Fall is my favorite season. It always has been. It always will be. I love the colors. I love the way the morning is sharp with its cool but refreshing in its touch. I love pumpkins and pumpkin pie. I love NFL Sunday and flag football in the yard. Fall is an incredible, incomparable season. I would even humorously argue that Creation had to have taken place in the fall...it's that "good".
But do you ever notice how when the weather starts to turn cold at the end of summer, people sort of get sad as they take out their light jacket or put on their first sweater for the year? The cold seems extra bitter, the sky seems extra gloomy, and it seems as if the joy of sun and sand will soon be long behind us. We humans rarely seem to be content with what is in front of us. Cold itself is a foreign concept, and 60 degree weather feels like we might as well be stranded in the middle of the arctic.

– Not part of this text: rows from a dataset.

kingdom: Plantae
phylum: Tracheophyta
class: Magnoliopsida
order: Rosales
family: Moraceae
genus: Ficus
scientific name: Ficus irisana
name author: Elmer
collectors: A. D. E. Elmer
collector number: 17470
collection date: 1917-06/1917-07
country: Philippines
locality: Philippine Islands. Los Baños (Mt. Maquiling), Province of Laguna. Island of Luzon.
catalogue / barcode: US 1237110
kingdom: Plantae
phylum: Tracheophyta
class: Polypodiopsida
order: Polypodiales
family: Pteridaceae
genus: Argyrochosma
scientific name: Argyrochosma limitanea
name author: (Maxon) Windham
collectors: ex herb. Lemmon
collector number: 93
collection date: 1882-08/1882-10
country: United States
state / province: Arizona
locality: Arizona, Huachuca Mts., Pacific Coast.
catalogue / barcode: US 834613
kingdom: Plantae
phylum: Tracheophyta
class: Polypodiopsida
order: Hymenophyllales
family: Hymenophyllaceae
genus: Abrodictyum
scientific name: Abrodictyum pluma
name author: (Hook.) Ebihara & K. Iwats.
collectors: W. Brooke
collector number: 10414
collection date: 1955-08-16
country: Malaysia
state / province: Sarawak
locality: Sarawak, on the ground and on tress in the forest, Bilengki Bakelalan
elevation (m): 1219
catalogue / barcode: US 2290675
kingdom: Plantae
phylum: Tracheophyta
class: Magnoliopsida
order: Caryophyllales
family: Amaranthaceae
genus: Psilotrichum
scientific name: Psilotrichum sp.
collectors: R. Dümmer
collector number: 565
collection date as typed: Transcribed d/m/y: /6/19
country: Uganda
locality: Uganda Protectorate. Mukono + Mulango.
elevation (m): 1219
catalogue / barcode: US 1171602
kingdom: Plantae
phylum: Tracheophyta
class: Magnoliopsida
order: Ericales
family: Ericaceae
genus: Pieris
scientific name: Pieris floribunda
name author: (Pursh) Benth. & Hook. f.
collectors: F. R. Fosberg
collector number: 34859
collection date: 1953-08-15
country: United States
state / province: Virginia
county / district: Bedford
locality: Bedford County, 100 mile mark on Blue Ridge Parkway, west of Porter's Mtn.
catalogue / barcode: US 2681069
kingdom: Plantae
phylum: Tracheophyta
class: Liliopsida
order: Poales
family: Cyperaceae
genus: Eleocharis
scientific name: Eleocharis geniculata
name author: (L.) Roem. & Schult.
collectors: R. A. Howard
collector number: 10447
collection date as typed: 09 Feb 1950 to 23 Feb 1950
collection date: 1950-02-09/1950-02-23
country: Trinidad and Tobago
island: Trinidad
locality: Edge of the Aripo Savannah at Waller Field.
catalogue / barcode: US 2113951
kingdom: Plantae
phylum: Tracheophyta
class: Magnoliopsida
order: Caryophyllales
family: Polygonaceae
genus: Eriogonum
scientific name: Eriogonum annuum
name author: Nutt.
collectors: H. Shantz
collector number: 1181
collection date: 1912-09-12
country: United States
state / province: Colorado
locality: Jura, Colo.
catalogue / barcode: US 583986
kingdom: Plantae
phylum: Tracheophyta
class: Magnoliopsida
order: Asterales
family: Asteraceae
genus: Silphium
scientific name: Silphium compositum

Then something strange happens around April sometime (March, if we're lucky). A 60 degree day rolls in, and the whole world celebrates. People lay their coats in a pile and dance in the streets. Business men and women decide to eat lunch on the patio that day. People seem extra chipper, waving to each other and commenting to each other about the incredible change of fortune.
As I was walking to work this obvious fall morning, these thoughts were running through my head. I began to think about my faith, and how much of what Christianity and God have become to this world is a season taken out of context.
For those of us who grew up in the church (or had a bad experience there), God and faith are the fall season at the end of a gorgeous summer. We know we should value it, we remember a time when we appreciated it and clung to it with joy, but somehow it has taken on a bitterness, something that bites at us rather than awakens us, inspires us.
For those who have been anywhere but the church, have tried everything else and failed, for the alchoholic or drug-addict who found their freedom in Christ, for the gay man or woman who felt welcome in a church for the first time, or for a marriage on the rocks that finally found its unity in a triune God, He along with His church feel more like spring. After the cold, hard aches of an endless winter, the sun shines for the first time. The clouds roll away and a foreign warmth stuns our bodies with wonder.
God and faith are reacted to by the people of this world based on perspective. Perspective is this powerful, insurmountable object. Think of it as the ground on which we stand to see what there is to see, be it a valley or a mountain top. What we see and how we see it depends on where we stand to look. Many times, if not most of the time, the place we stand is the hand we're dealt. We're like Bear from the show "Man Vs. Wild", dropped in a random, remote location...expected to survive.
To a poor person, a mega church seems cold. To a rich person, a mega church feels warm, comfortable. To a person with loving parents and a good home, the idea of God as Father sounds intimate, reassurring. But like Donald Miller writes in his book
Blue Like Jazz, the idea of God as Father sounds very unappealing to the kid whose dad walked out on him. To a Christian refugee in the middle of Sudan, the idea of "God Bless America" sounds more exclusive than inclusive, but to the marine clinging to his faith in the middle of a battlefield, he hopes those words ring true. To a white CEO in suburban America, the idea of serving the poor and selling away all of his positions seems very intrusive so he chooses to take it as metaphoric, but to the homeless man in the middle of a busy downtown Los Angeles street, he has seen very few Christians who are actually Christ-like. To the middle-aged married couple at a Baptist church who refers to a gay community as "hate the sin, love the sinner", they feel as though they are learning how to love in spite of, but to an isolated gay man in the back pew of that church, he wonders if he will ever find a friend in God or His people.
Perspective is what makes God and faith such a delicate and difficult thing to understand for many people in this world. If we're honest, even we who claim this faith have a hard time separating perspective from truth, opinion from God.
If we could simply see the world and those who are in it as the seasons that come and go and come again, we would start to understand that we all need to come to terms with our perspective, the past experiences (good and bad) that have shaped our view of God and our understanding of Who He is to a broken world.
Like I said, I like fall. But when winter comes, that's when I start to lose perspective. I'm always looking for spring, until I realize that I hate summer. God save us from our perspectives.